Se arrodilló al lado de su padre y le acarició la frente.

- Papá, escúchame… No necesitamos el dinero de Marco. Podemos sobrevivir como habíamos planeado, con mi trabajo y subastando periódicamente algún mueble. No nos hace falta rogar a gente como él. No necesitamos su dinero.

- No es tan fácil.

Murmuró su padre, negando con la cabeza.

- Es así de fácil.

Aseguró ella.

- No tenemos por qué hacer este trato. No había tenido ocasión para decírtelo todavía, pero podremos sobrevivir. ¿Qué más da si no tenemos sirvientes? Podremos aguantar. Estamos aguantando. Y pronto tendré trabajo.

- ¡No estamos aguantando! Mira el estado de la casa… Está matando a tu madre no poder hacerse cargo de todo.

- ¿A quién le importa que no se limpien los suelos a diario? Las cosas irán mejor, ya lo verás.

Su padre la agarró de los hombros y clavó los desesperados dedos en su piel.

- No, no es tan sencillo.

Reiteró.

- ¡Tienes que escucharme! No nos queda dinero. Ni crédito. Nada.

- Sí.

Arguyó ella, intentando calmar su dolor.

- Lo tendremos. Suficiente para pasar esta mala racha. No necesitamos el dinero de nadie, y menos el suyo. Deja que me vaya y te enseñe el inventario que he estado haciendo. Te lo demostraré.

- Cloe...

Fue lo único que dijo mientras mantenía las manos en los hombros para que no se levantara.

- Gracias. Eres tan buena hija. Me siento tan orgulloso de ti.

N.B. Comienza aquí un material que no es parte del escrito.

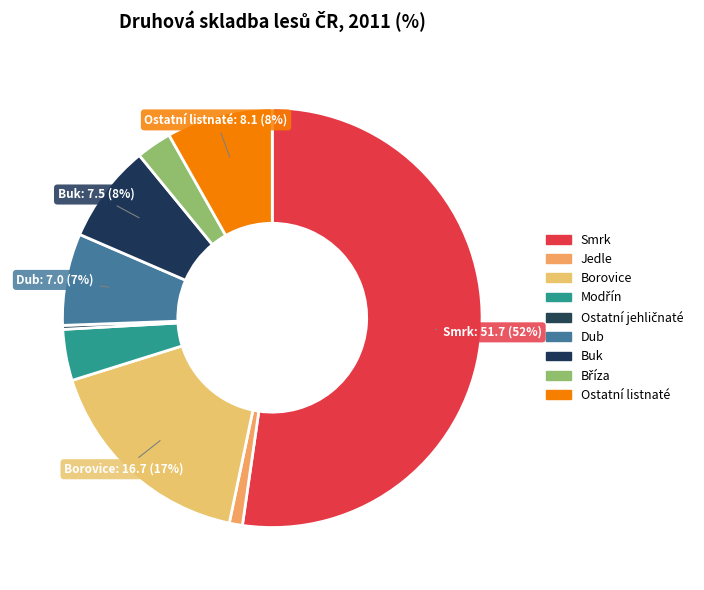

How many segments does this pie chart have?

9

Miró en los ojos de su padre y vio en ellos la aprobación que daba a sus actos. Se dio cuenta en el momento que tiró de ella y la abrazó. Durante un segundo fue como si estuvieran solos en la sala. Nadie más importaba. Su padre pensaba que había sido él quien había llevado todo el peso de la deuda sobre sus hombros, pero acababa de enterarse de que Cloe también había estado buscando soluciones. Y todo le parecería distinto cuando viera sus cálculos. Pronto le demostraría que no necesitaba de gente como Marco para asegurarse el futuro.

- Bueno, ¿cuándo va a decírselo?

Sonó una voz fuera de su perfecto entendimiento. Cloe salió del abrazo de su padre y lo miró.